When a user firsts attempts to do something the server responds with responds with “try again later” instead of a failure, then after a set amount of time adds it to a list. When that thing is attempted again later the server accepts and adds that action to a white list because a spam bot will not try things twice, but a user will.

Latest revision as of 01:37, 4 April 2018

Audio

Lecture 19 Audio

Notes

Every security technology has strengths and weaknesses

Various types of data input for security software includes:

  • IP Packets
  • System Calls
  • Log files
  • Emails
  • Os statistics (resource usage)
  • Http traffic
  • etc

The representation of the data is more important than the data itself.

  • Data representation is a machine learning concept.
  • Certain type of operations are easier to do on different data representations
  • Data can be converted into different types of representations
  • For example if your input data is IP packets, the types of operations you can do are different than if you are able to have email messages extracted from them.
    • Converting those IP packets to email messages is called a representation switch
    • Data represented as emails would have the fields From, to, message, date sent, etc
  • Machine learning algorithms
    • Pattern recognition classification problem
    • Inputs you want to label


Deep learning

  • Deep learning can learn its own representation
  • But it requires tons of data to train itself
  • Deep learning takes a ton of time, because it has to process so much data
  • Most problems don’t have enough data for deep learning


Adversarial Machine learning

  • Deep learning might lot learn the representation that you expect.
  • While we think that it would learn that a stop sign is red, octagonal, contains the word STOP in white text, it could actually just be learning something trivial like what the tops of the letters look like.

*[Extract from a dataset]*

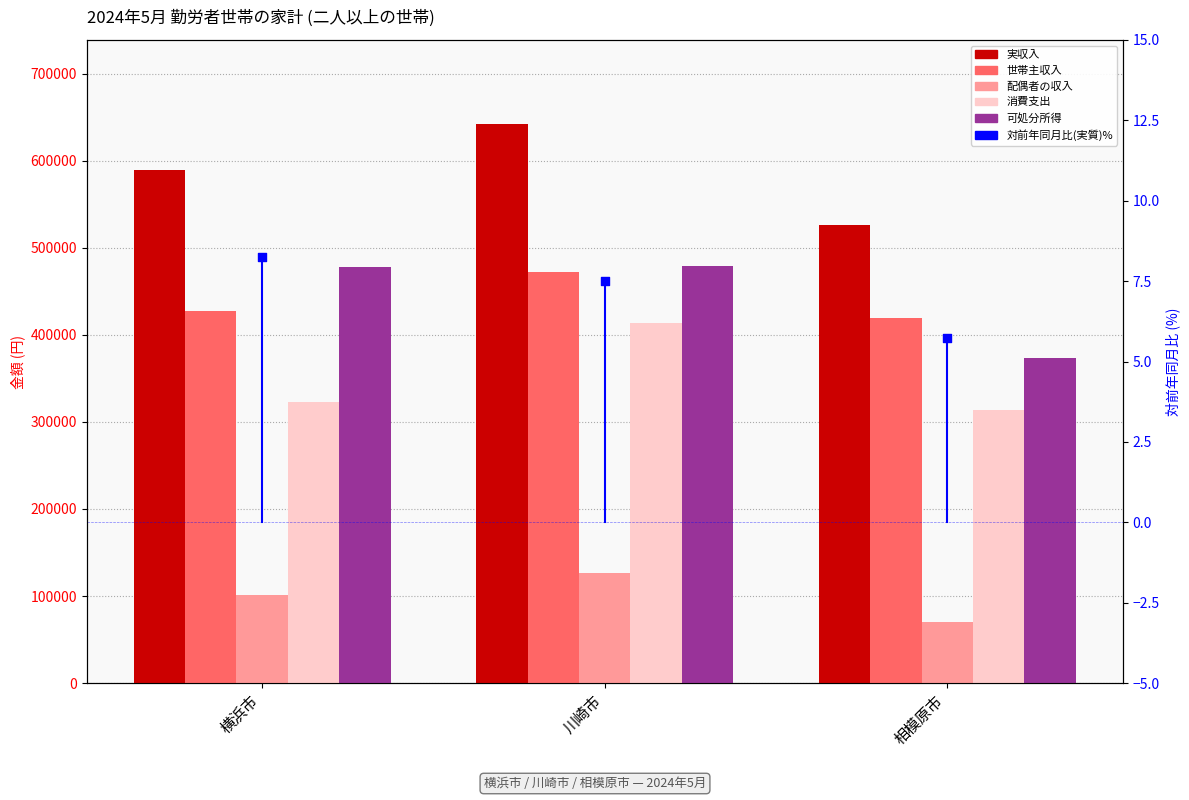

What is the total value across all series at 川崎市?

2133508.5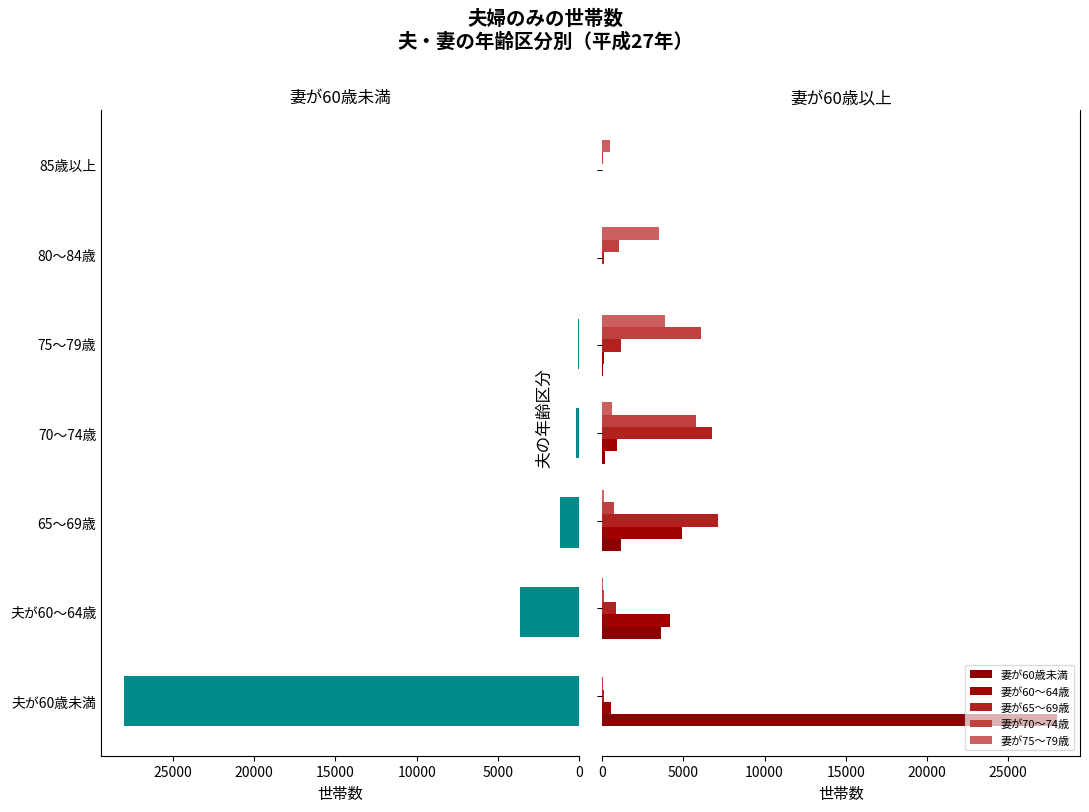

The 妻が70～74歳 series shows 5784 at 15000. True or false?

True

This would allow someone to deface a stop sign in some minor way such as putting dots above the letter that would make it so that the self driving cars can’t recognise the sign even though humans still could.

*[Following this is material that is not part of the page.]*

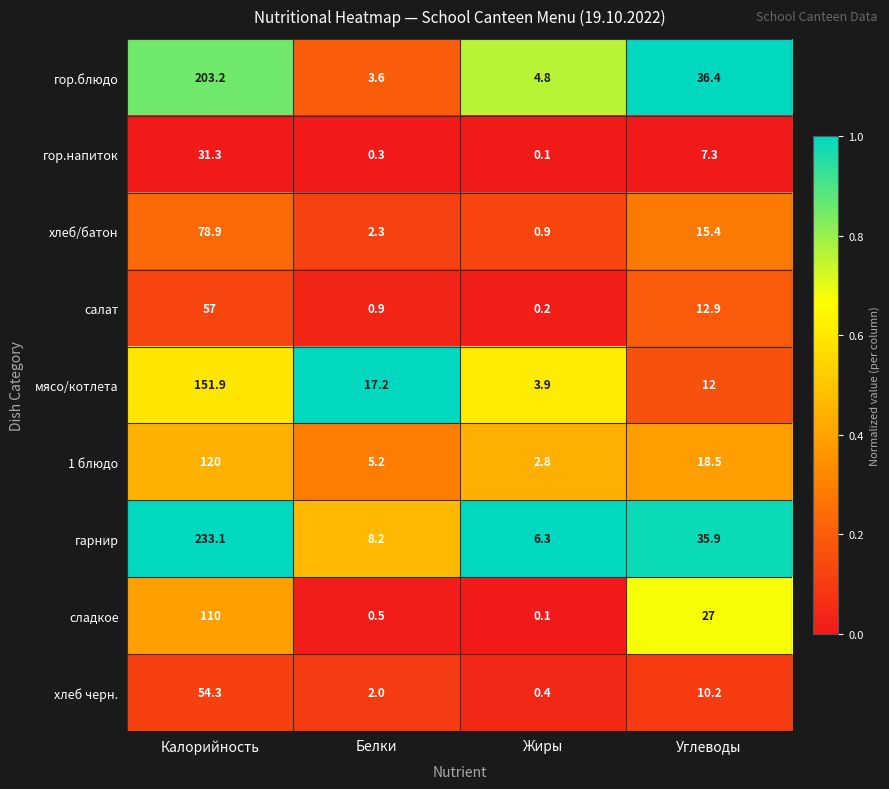

How many data points does each series have?

4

How the data is represented determines what tasks security technology can perform with it

Security technologies can apply static policies or learn patterns. Complicated systems will use both.

For the example of a spam filter, it can have static policies for email addresses or keywords to ignore, and it can also learn from the vast amount of data available. Spam filtering is able to be quite sophisticated because there is a clear indication of success and failure, and there is incentive for both the host and the user to get it correct.


Log files:

  • SIEMs (System information event management)
    • Manage logs from multiple systems
    • Represents all logs as a common representation for use with analytic tools
    • Not good in practice because you need domain specific knowledge to understand the logs
  • CASB
    • SIEM for cloud applications


Graylisting

When a user firsts attempts to do something the server responds with responds with “try again later” instead of a failure, then after a set amount of time adds it to a list. When that thing is attempted again later the server accepts and adds that action to a white list because a spam bot will not try things twice, but a user will.